> **Trecho da fonte**
━━━

O Brasil no centro do mundo: a ousadia do IBGE e a geopolítica do imaginário
O Instituto Brasileiro de Geografia e Estatística (IBGE) lançou, no dia 7 de fevereiro, uma nova versão do mapa-múndi. Invertido e com o Brasil ocupando o centro da imagem, o mapa foi divulgado nas redes sociais pelo presidente do instituto, Márcio Pochmann. A mudança, que também já havia sido sinalizada com a publicação do novo Atlas Geográfico Escolar em 2024, causou polêmica. Para alguns, trata-se de uma atitude arrogante, nacionalista e desnecessária; para outros, é um gesto simbólico poderoso de reposicionamento geopolítico e simbólico do Brasil no mundo.
Mas o que significa, de fato, colocar o Brasil no centro do mapa? E por que isso incomoda tanto?
A cartografia não é neutra
O primeiro ponto a ser compreendido é que mapas não são simples representações da realidade. Eles são construções culturais, políticas e ideológicas. A projeção mais comumente usada no Ocidente, a de Mercator, foi criada no século XVI para facilitar a navegação marítima europeia , e, por consequência, reforçar a centralidade da Europa no mundo. Ao longo dos séculos, essa projeção se consolidou como padrão, com o Norte “para cima”, a Europa no centro, e os países do Sul Global , incluindo o Brasil , nas margens inferiores do mapa.
Reverter isso, colocar o Sul para cima ou o Brasil no centro, não é “distorcer a realidade”, como muitos argumentaram nas redes sociais. É questionar uma convenção eurocêntrica que naturalizamos como única verdade. Afinal, não há um “cima” ou “baixo” absoluto no globo terrestre. A Terra é uma esfera , e onde colocamos o Norte ou o centro do mundo é uma escolha política e simbólica.
O gesto do IBGE: ousadia ou oportunismo?
Ao lançar um novo mapa com o Brasil no centro, o IBGE fez um gesto de afirmação simbólica que vai além da cartografia. Trata-se de uma tentativa de reposicionar o país num cenário global em mudança. Em um mundo multipolar, no qual os países do Sul têm buscado mais protagonismo, colocar o Brasil no centro do mapa é afirmar que não somos periferia: somos parte ativa, pensante e estratégica das decisões globais.
O momento não poderia ser mais oportuno. O Brasil está na presidência do G20, é protagonista no BRICS, integra o Mercosul e será sede da COP 30 em 2025, em Belém. Há, portanto, um movimento concreto de reinserção diplomática do Brasil no cenário internacional. O novo mapa busca dar uma imagem visual e simbólica a esse movimento. É marketing político? Também. Mas é, acima de tudo, disputa de narrativa.
As reações: por que tanta polêmica?

━━━

> **Material fornecido**
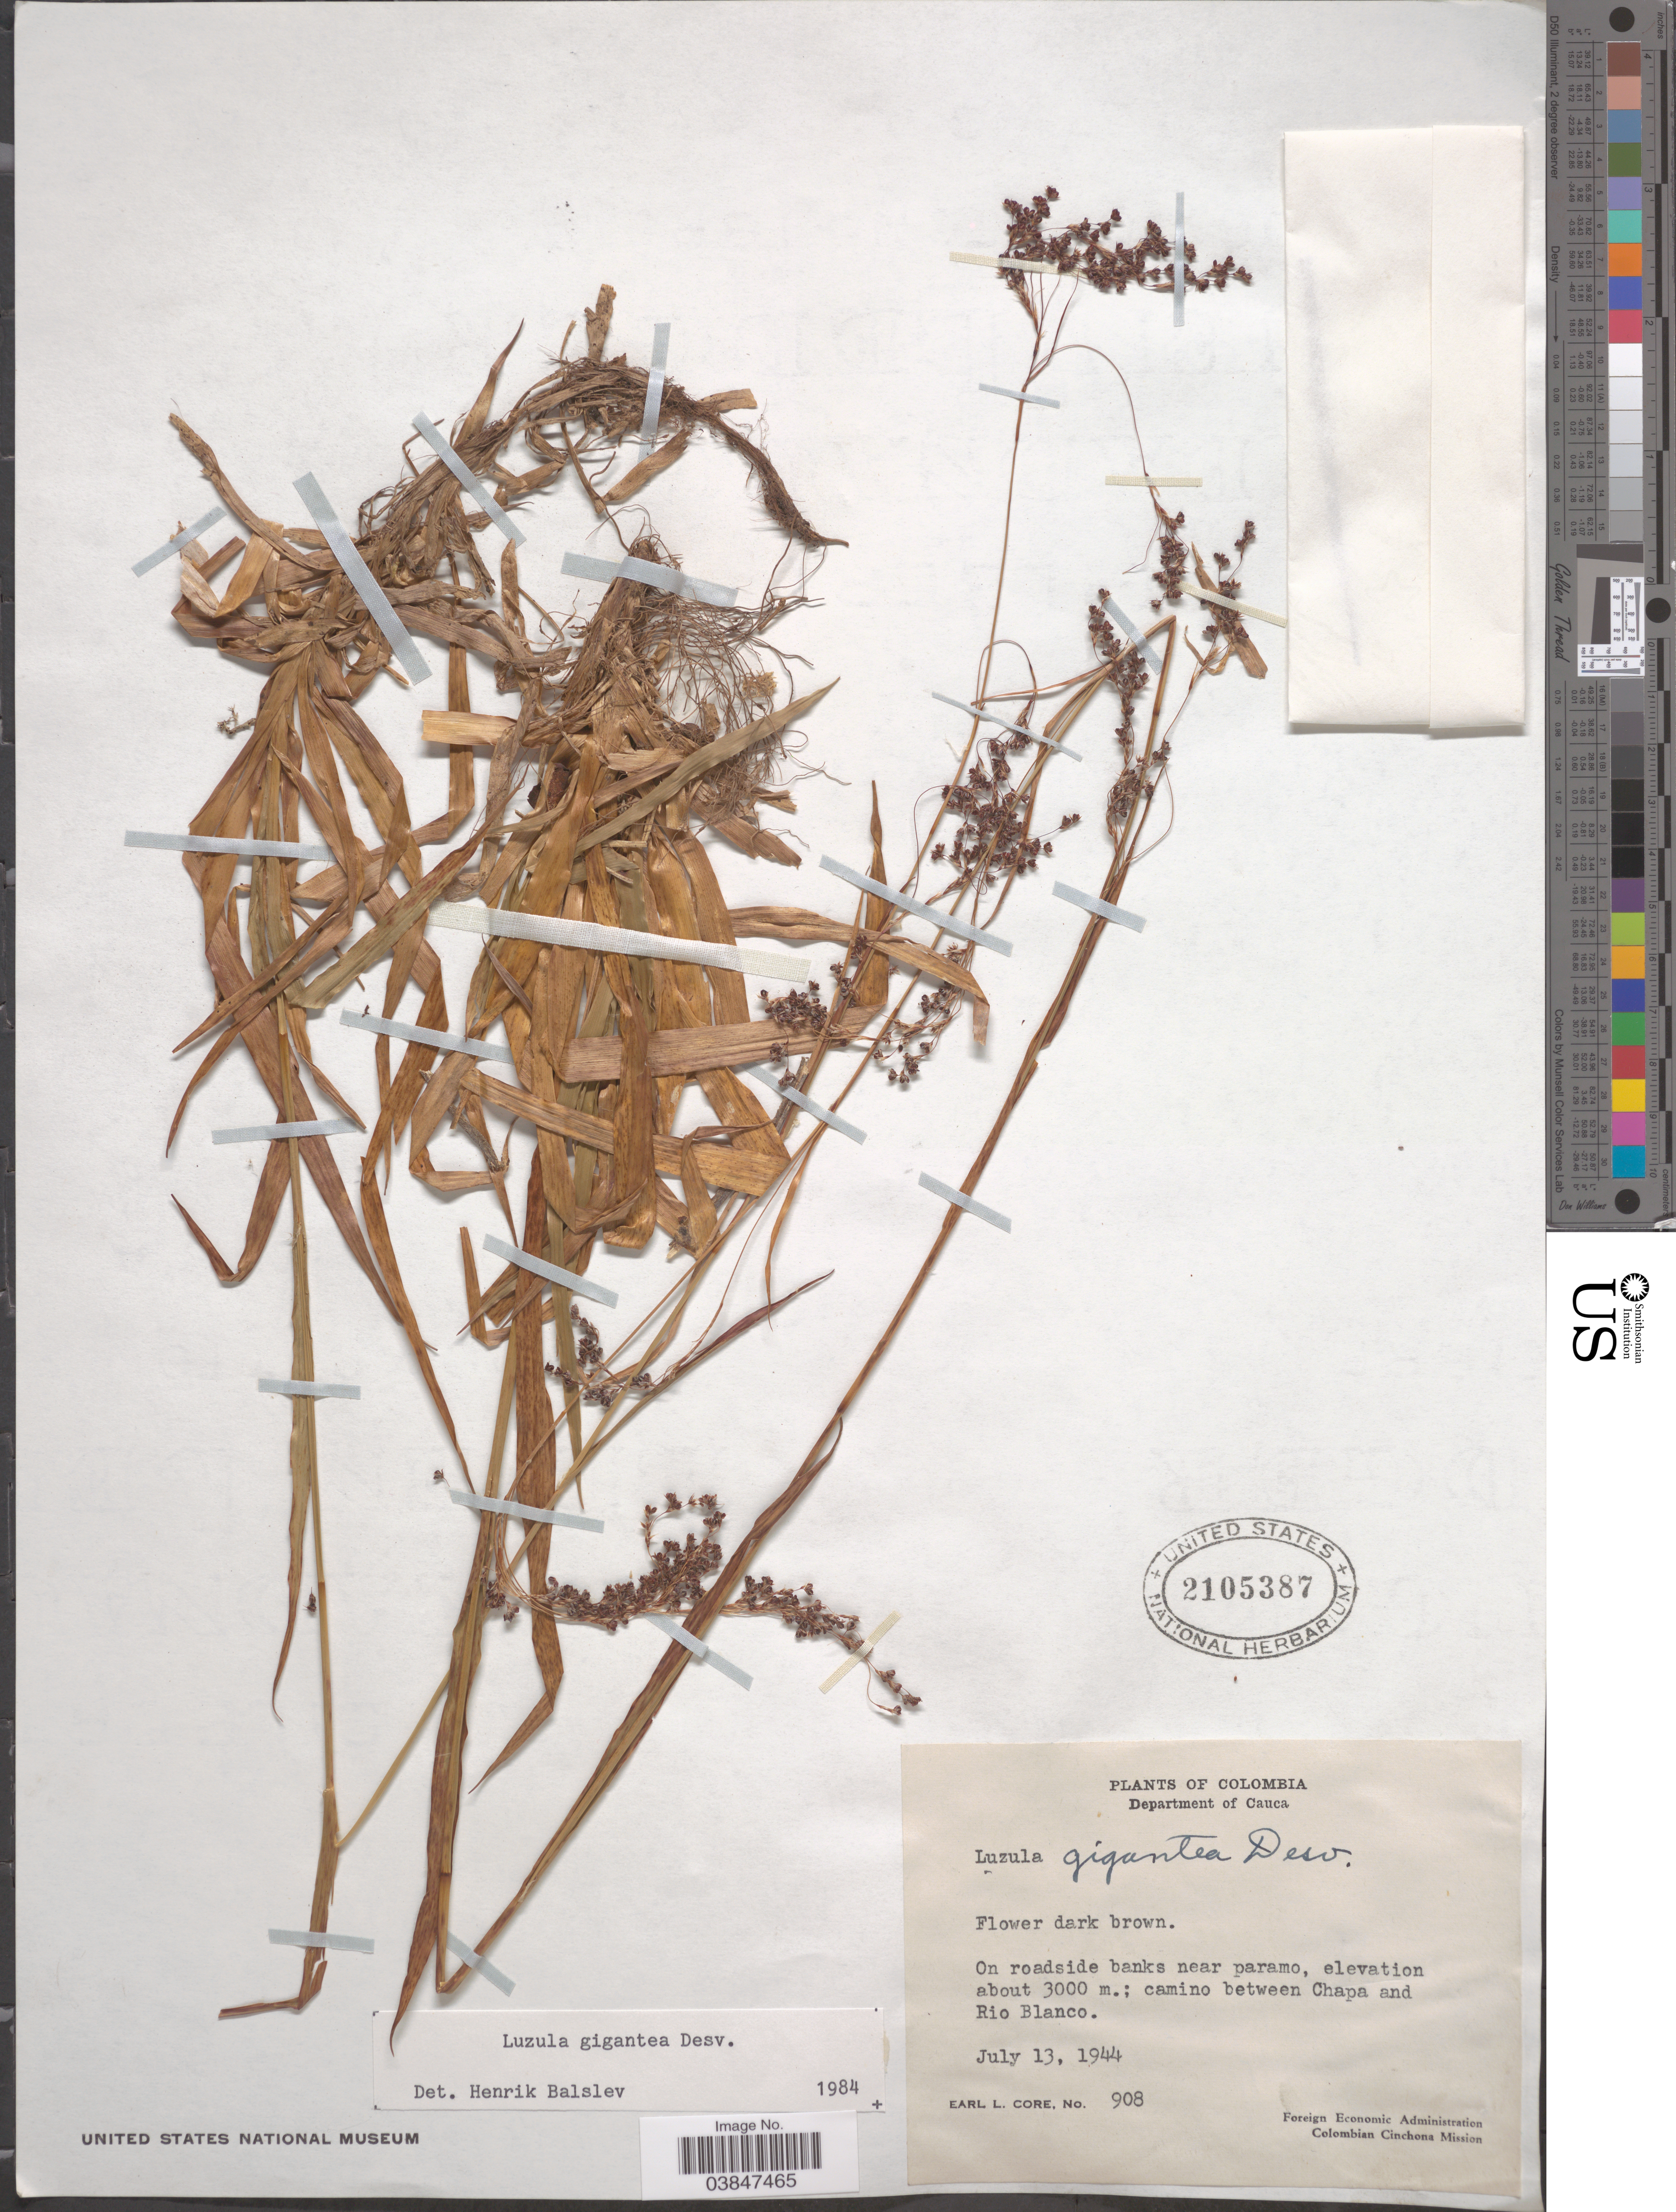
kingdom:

━━━

> **Requisitos do exercício**
• A. No texto sobre o novo mapa-múndi do IBGE, quem divulgou o mapa nas redes sociais?
• B. Por favor, escreva a continuação do texto sobre o novo mapa-múndi do IBGE a partir do ponto em que ele para.

> **Respostas finais**
• A. Márcio Pochmann, presidente do IBGE.

• B.
A publicação do novo mapa gerou reações intensas nas redes sociais. Houve quem ironizasse a mudança como “delírio ufanista”, “brasilcentrismo inútil” ou “versão bolivariana do IBGE”. Outros defenderam a iniciativa como pedagógica e disruptiva. A verdade é que qualquer ação que questione padrões hegemônicos sempre gera desconforto. E a reação violenta de parte do público revela o quanto ainda estamos colonizados em nossa forma de ver , literalmente , o mundo.
Curiosamente, quando países como Austrália ou China publicam mapas com suas nações ao centro, há pouca comoção. Mas quando o Brasil ousa fazer o mesmo, surgem acusações de “complexo de vira-lata ao contrário”. Talvez o incômodo esteja justamente aí: na quebra da expectativa de subalternidade. É como se estivéssemos dizendo, em voz alta: "O Brasil também importa. O Brasil também centraliza."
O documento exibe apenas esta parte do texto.